*WORK ITEM:* Beginning with the line that contains "background: #0f172a ->", print each line to the end of the data exactly. Omit the pictures.

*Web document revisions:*
________________________

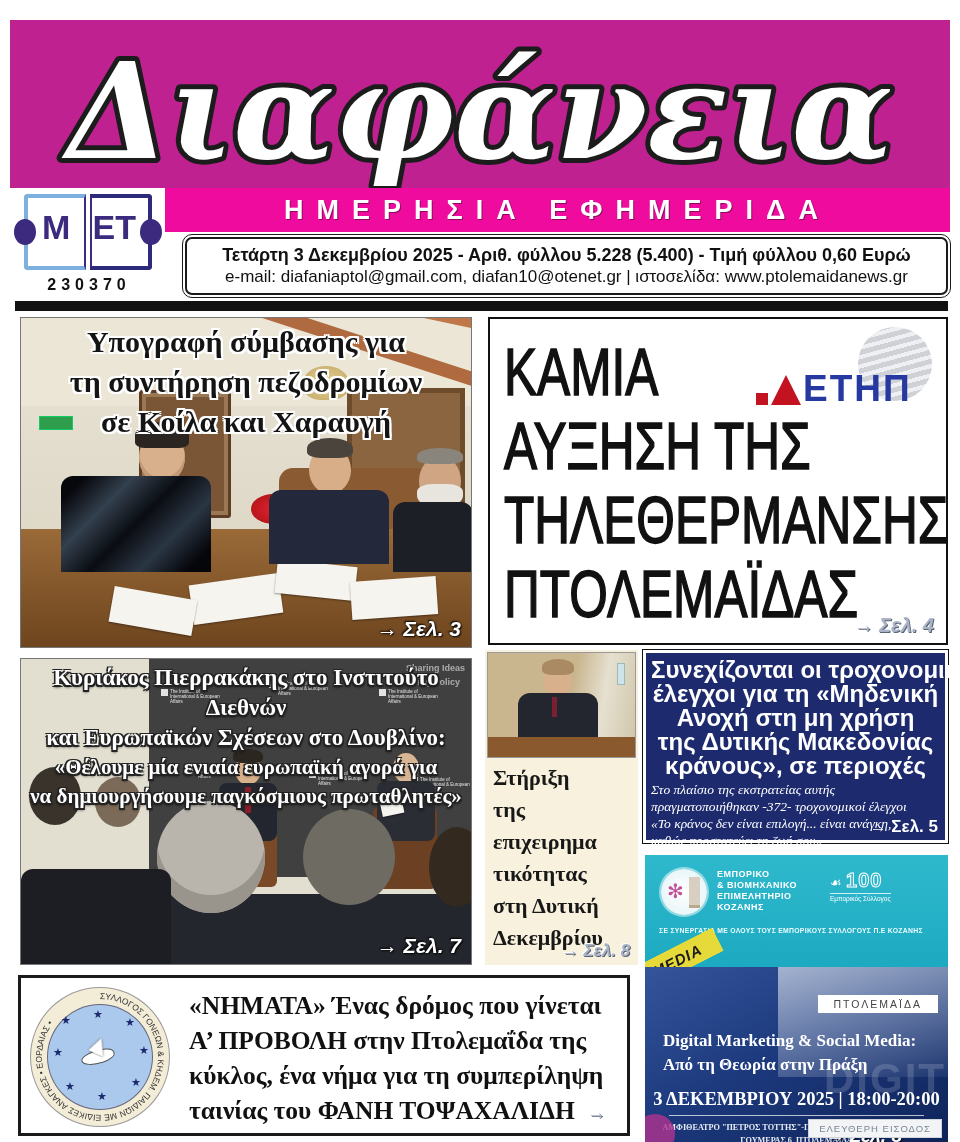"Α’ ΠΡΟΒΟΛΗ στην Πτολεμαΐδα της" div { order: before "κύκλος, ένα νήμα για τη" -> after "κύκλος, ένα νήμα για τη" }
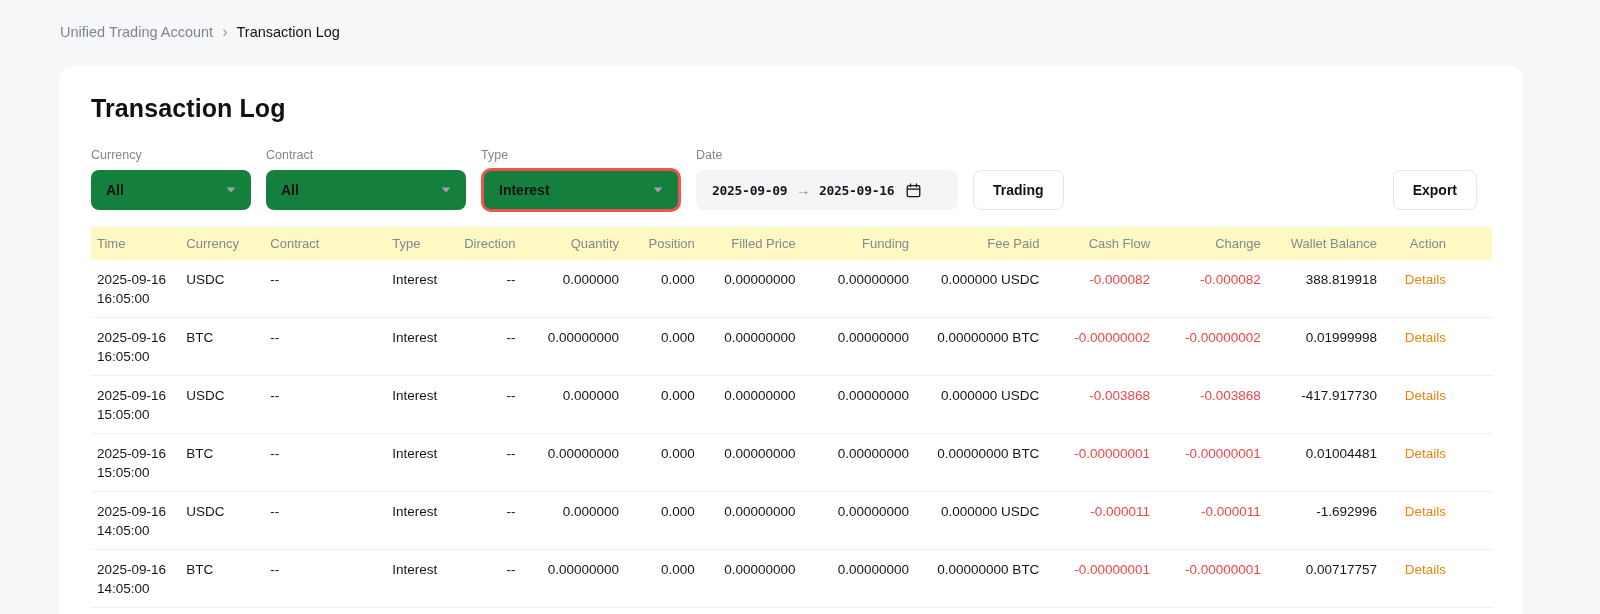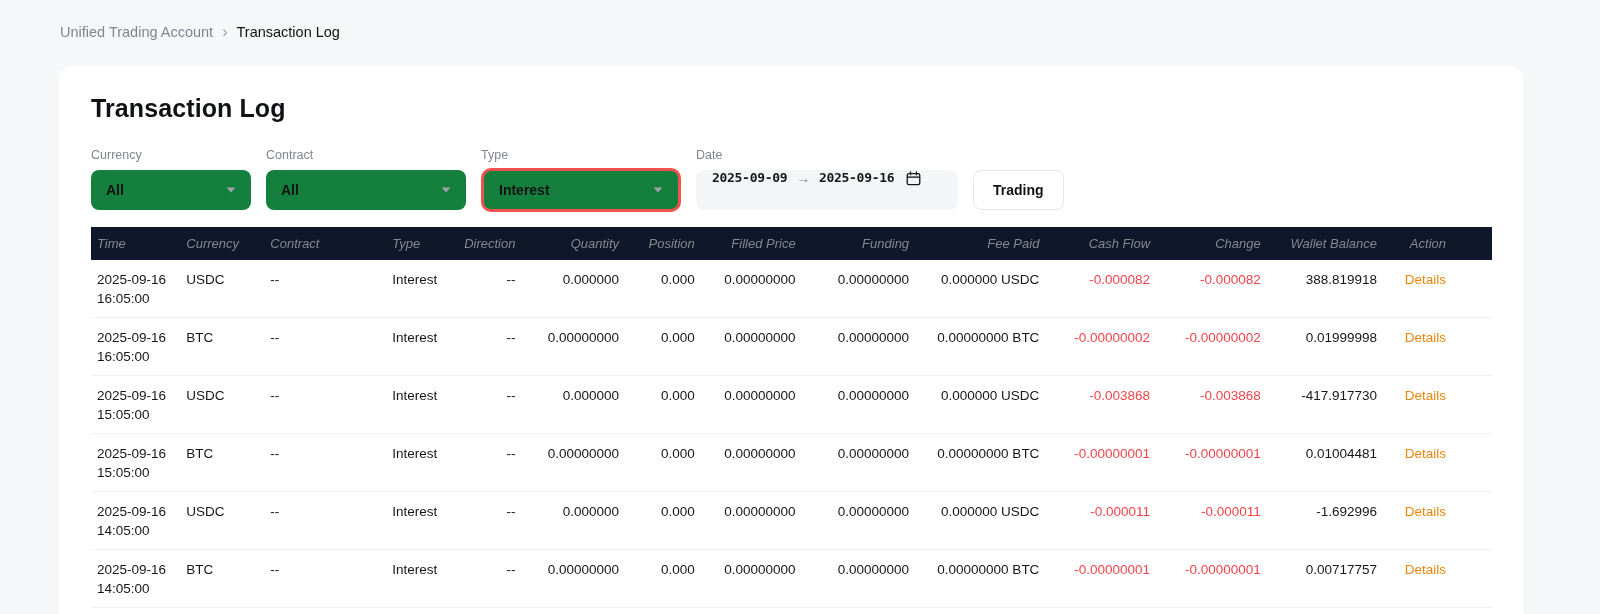"2025-09-09" .datebox { align-items: flex-start -> center }
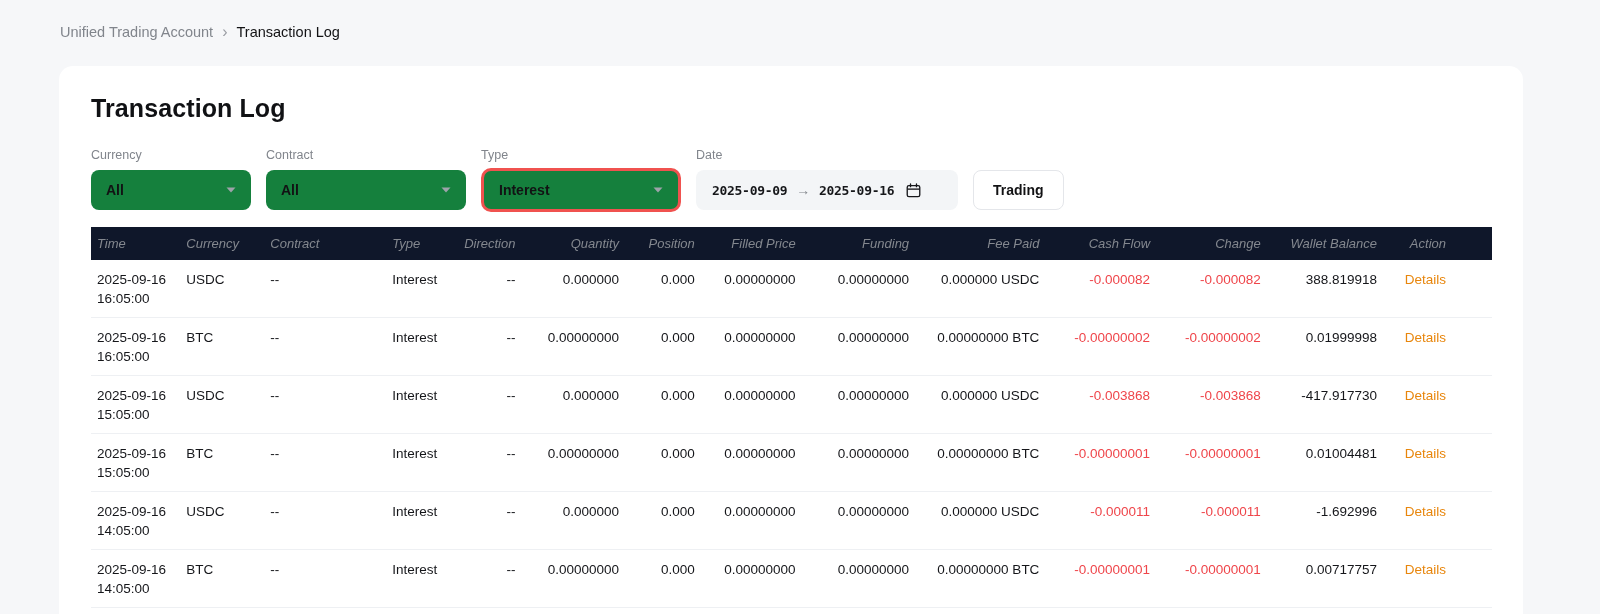"Export" div.fgroup { html: none -> <div> <div>&nbsp;</div> <button>Export</button> </div> }
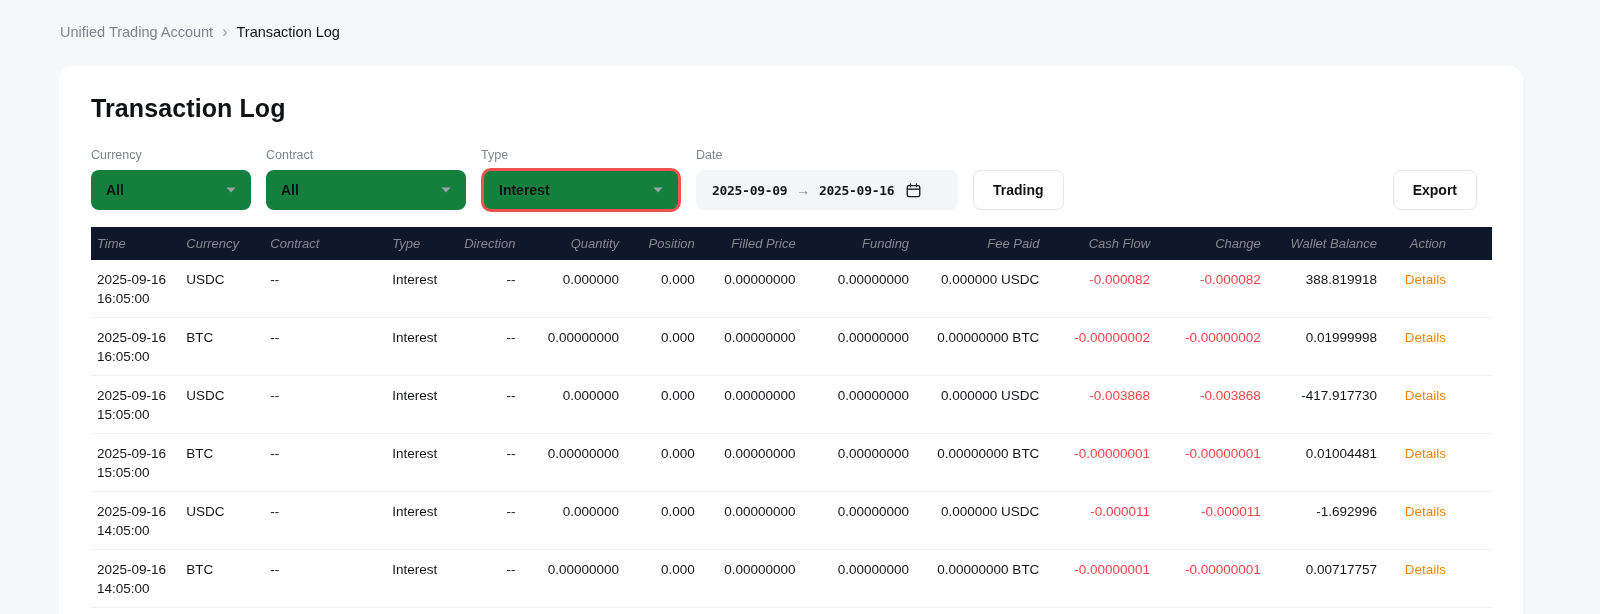"Time" thead th { background: #0f172a -> #fef9c3; font-style: italic -> none }
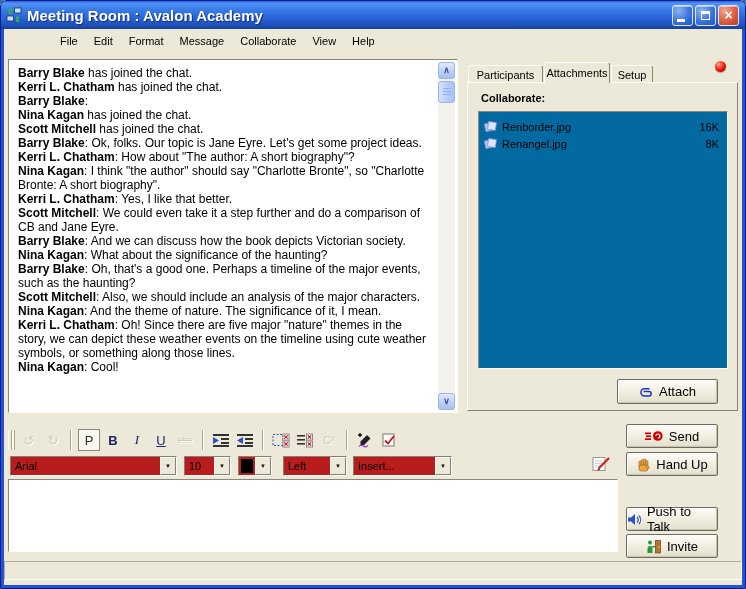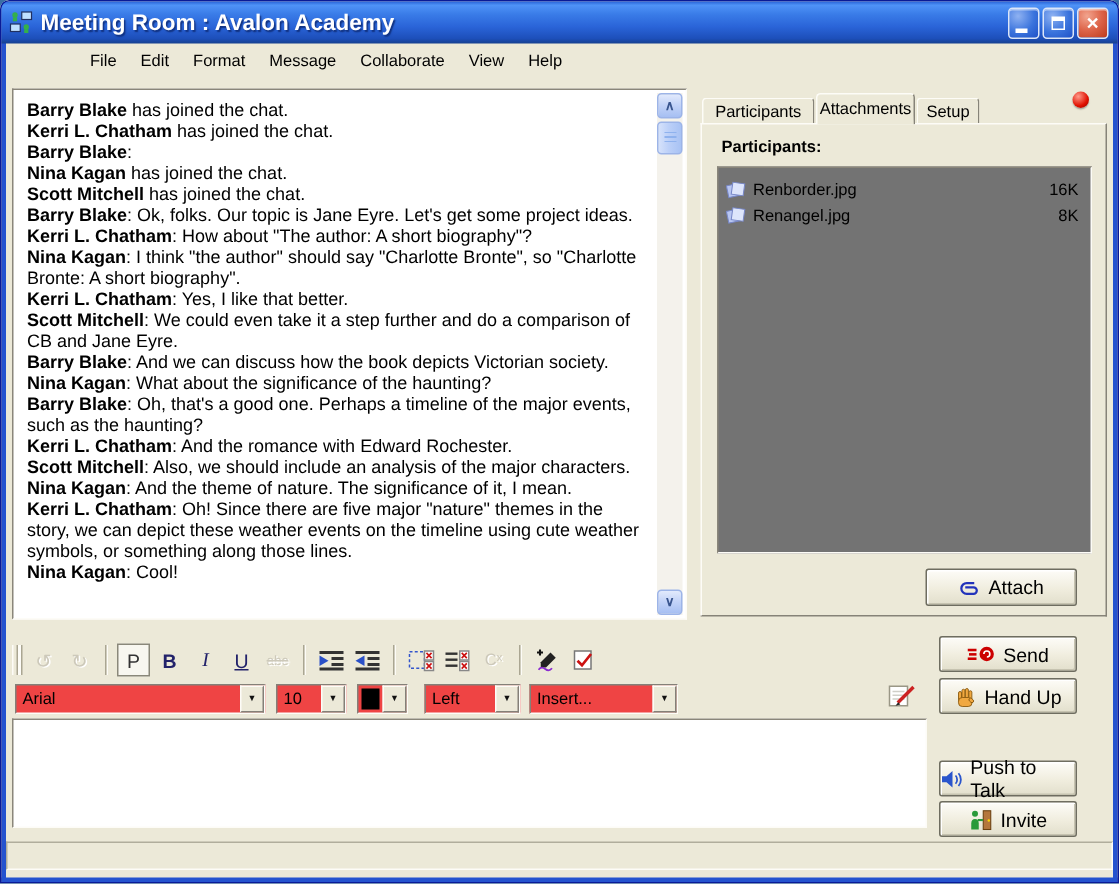"Participants:" div.attach-heading { text: Participants -> Collaborate }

________________________

*EXPECTED ANSWER:*
"Time" thead th { background: #0f172a -> #fef9c3; font-style: italic -> none }
"Participants:" div.attach-heading { text: Participants -> Collaborate }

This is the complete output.